The trend has been most striking among smaller lenders. Banks with $100 million to $1 billion in assets hold an average of 1.1% of their assets in BOLI, up 31 basis points from the end of 2009, according to the FDIC. Larger banks did not, on the whole, tilt their balance sheets toward BOLI over that period.

Another key factor in the BOLI surge has been rule changes that cleared up the legal muddiness that once surrounded the practice.

"Community banks were slower to get comfortable with BOLI because it was an unusual concept, and the regulatory guidance was more vague," says Kathy Smith, president of Bank Compensation Consulting in Plano, Texas. "Education has been a big reason why community banks have been doing it more."

Like other companies, community banks are leery of being seen as profiting off employees' deaths. Company-owned life insurance earned the nickname "janitor's insurance" in the 1980s and 1990s, when Walmart Stores and others were sued for taking out policies on poorly paid employees without their knowledge.

The Pension Protection Act of 2006 clarified the rules for bank- and company-owned insurance. Employers are required to receive an employee's consent before taking out a policy on his or her life, and can only insure the top 35% most highly paid workers.

Banks must also show that they are buying BOLI for a legitimate business purpose and not simply for the tax break or as an investment. Most community banks use BOLI to fund employee-benefit or deferred-compensation programs, which means it can be a useful tool for recruiting and retaining key employees. Many banks offer employees split-dollar life insurance, where the company and the employee share the policy's costs and benefits.

The key for community banks is managing risk, which comes in several forms. The Office of the Comptroller of the Currency requires banks to analyze several types of risk before buying BOLI, including investment risk, the insurer's credit risk and the reputational risk of engaging in what some consider an unseemly practice.

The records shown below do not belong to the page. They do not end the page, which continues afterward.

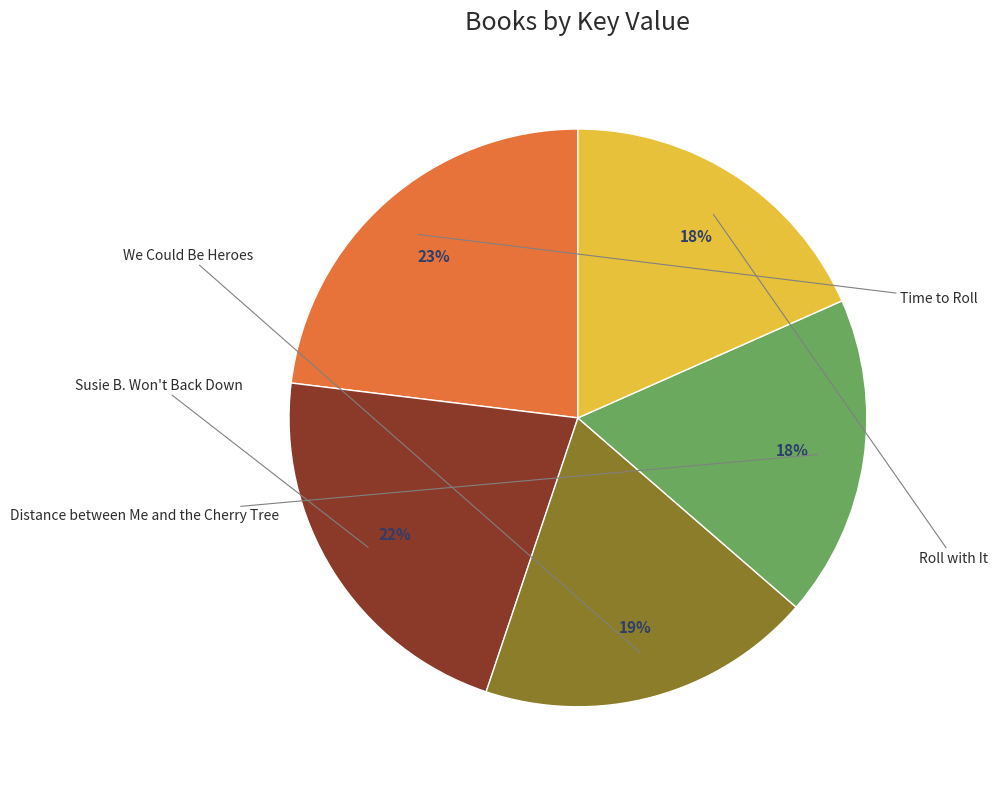

To the nearest percent, what is the difference between the largest and smallest slice percentages?

5%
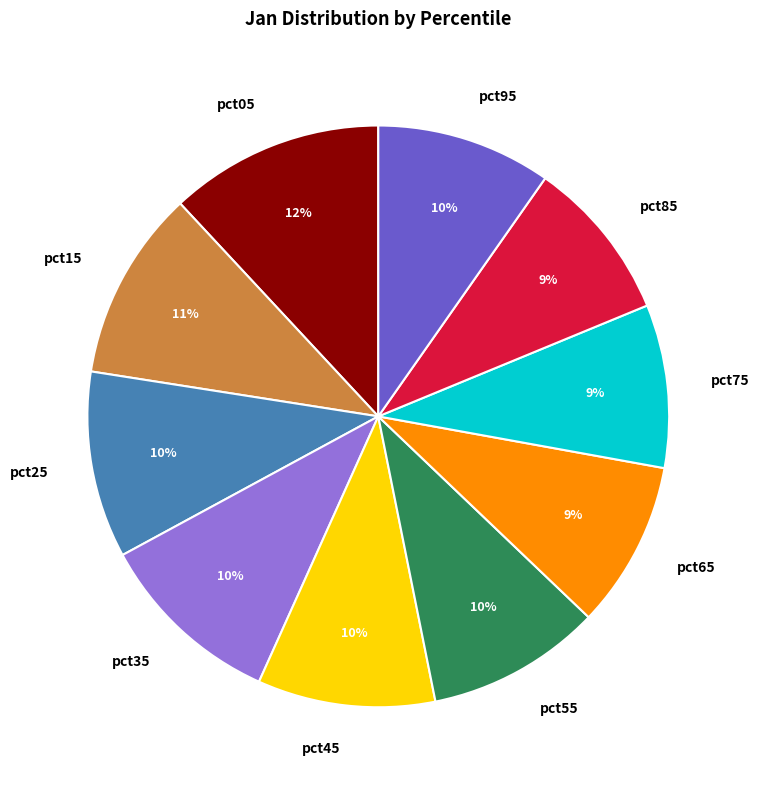

Do pct45 and pct55 together represent more than half of the pie?

No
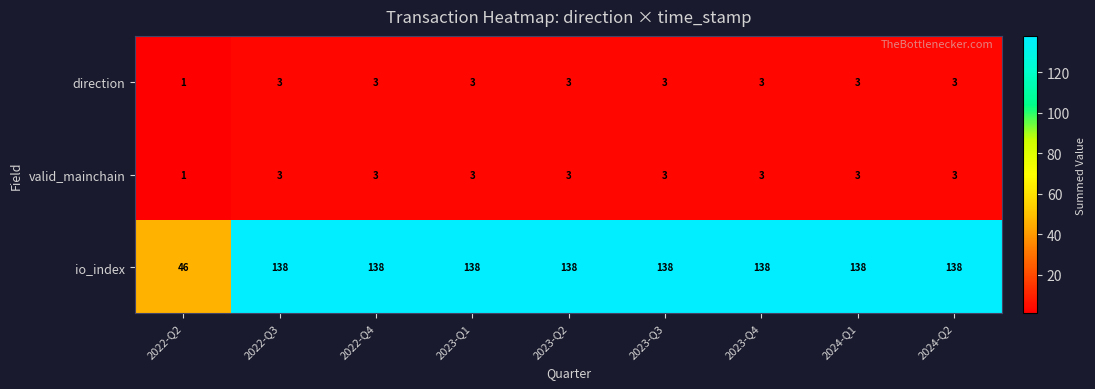

What is the sum of all direction values?

25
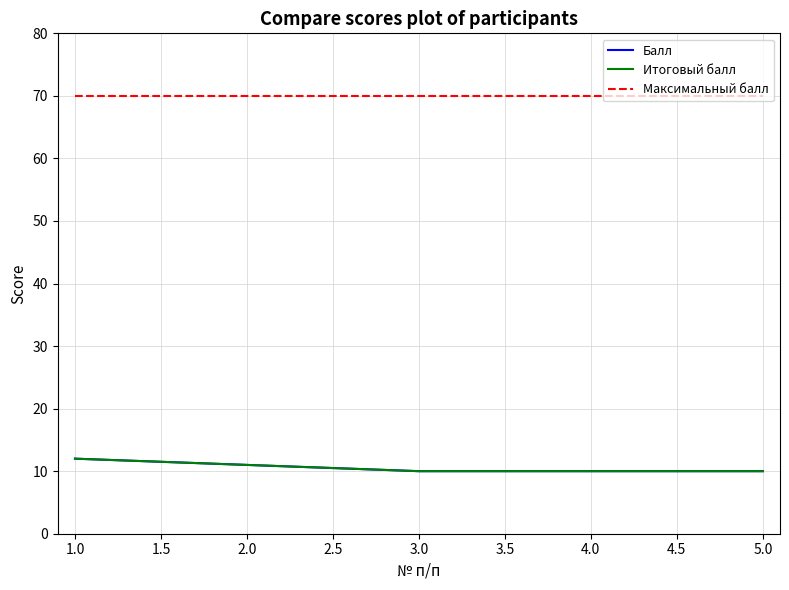

At which label is Балл closest to 11?

2.0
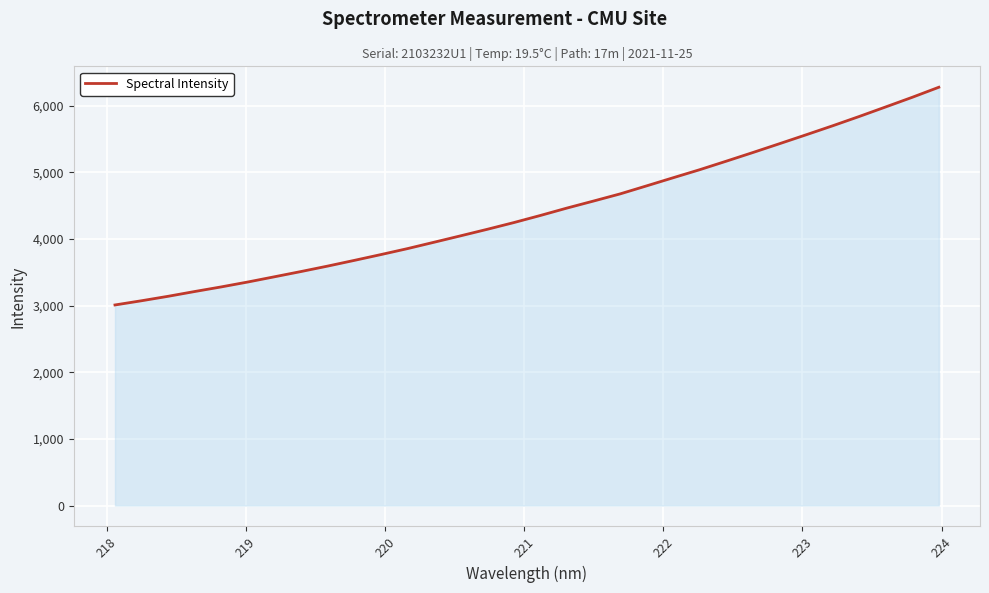

How many series are shown in this chart?

1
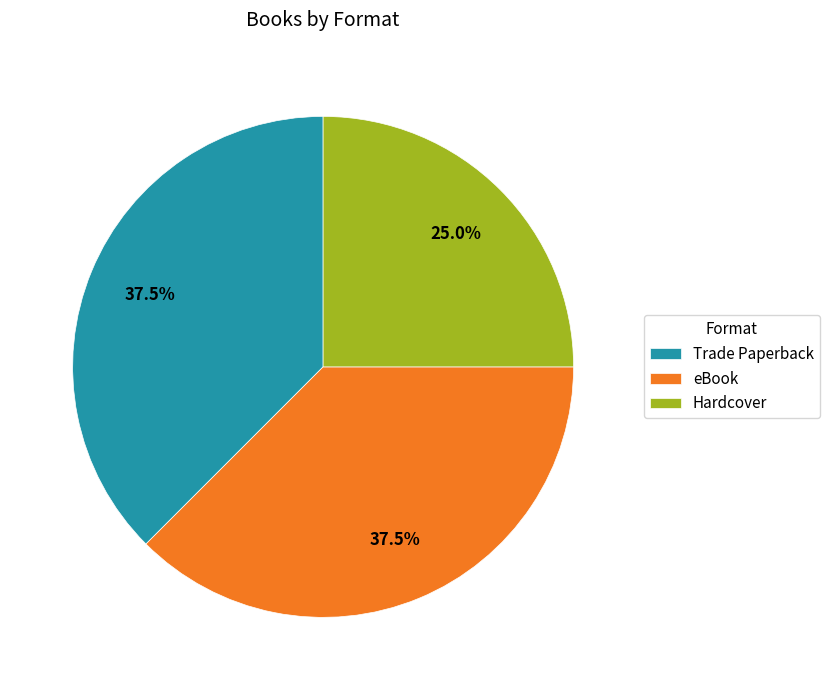

Which slice is the smallest?

Hardcover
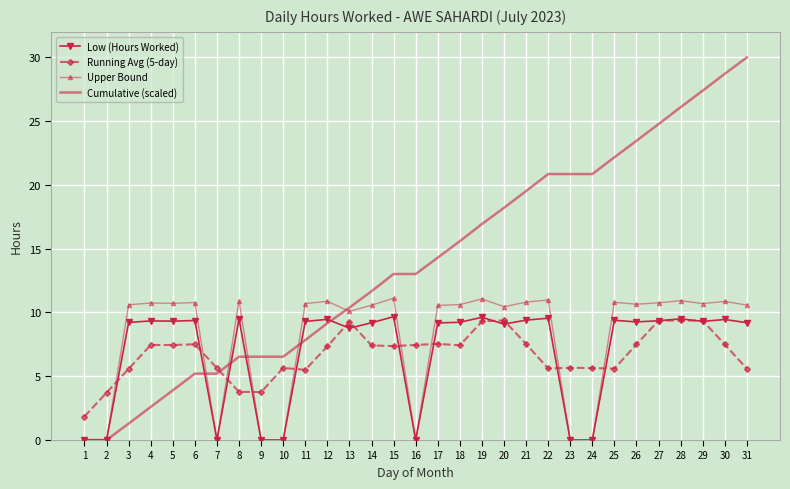

Which series has the largest total across all categories?

Cumulative (scaled)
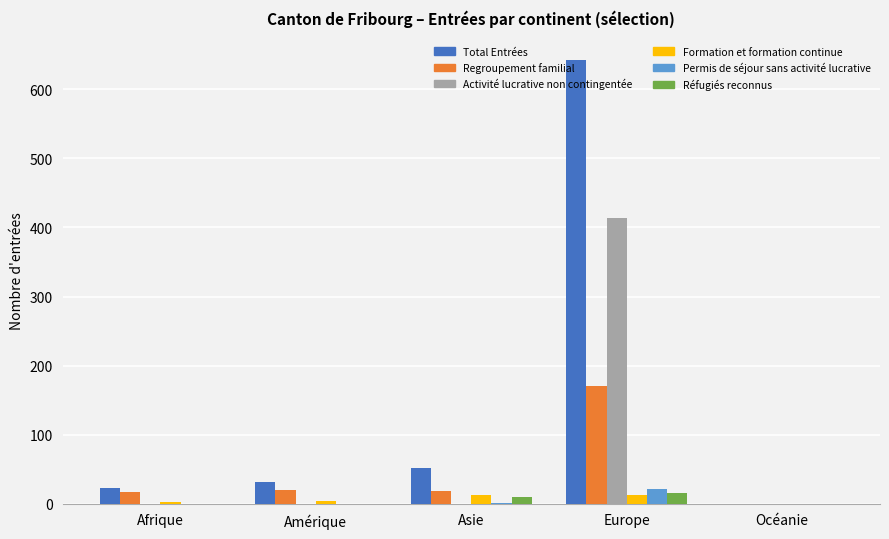

True or false: Regroupement familial has a value of 17 at Afrique.

True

BOLI risks are likely still fresh in many bankers' minds after the financial crisis. In 2008, Wachovia and Fifth Third Bancorp (FITB) each lost more than $300 million on investments tied to their BOLI programs; BB&T (BBT) lost about $12 million.

In each case, the premiums were placed in high-risk investments through separate accounts, a practice that is very uncommon at smaller banks. Separate accounts are pools of BOLI assets segregated from insurers' main accounts on which the bank assumes the investment risk. Community banks generally hold their assets in the insurance companies' general accounts.

"The bigger the bank, the more exotic the life insurance," says Tom Provow, a principal at Evergreen Consulting in Tennessee. "For the big guys, you almost need a Harvard MBA to manage their accounts, but community bankers prefer the safe, low-risk approach."

Because smaller banks typically buy plain-vanilla insurance, most are more concerned with the creditworthiness of the insurer rather than the risks of the investments. To gain tax benefits, banks must hold BOLI until the death of the insured employees, so the long-term nature of the investment makes carrier risk another significant concern.

The need to balance investment risk and carrier risk has spurred interest in hybrid accounts, which combine features of general and separate accounts. In hybrid accounts, premiums remain in the insurer's general accounts but are protected from claims against the insurer, and banks can select from different investment strategies. Banks hold $13.3 billion in hybrid accounts, less than 10% of all BOLI assets, but 20% more than just two years ago.

"We've seen a tremendous increase in hybrid products," says White. "Hybrid gives them the sense of having some upside along with the protection against risk."

While there are instances of banks posting one-time gains on payouts that follow an employee's death, BOLI's the main attraction is consistent income, industry observers say.

"Community banks are not buying BOLI to profit on the death benefit," Provow says. "They're buying it because it's a 3.5% yield right now and there's no place to invest their money."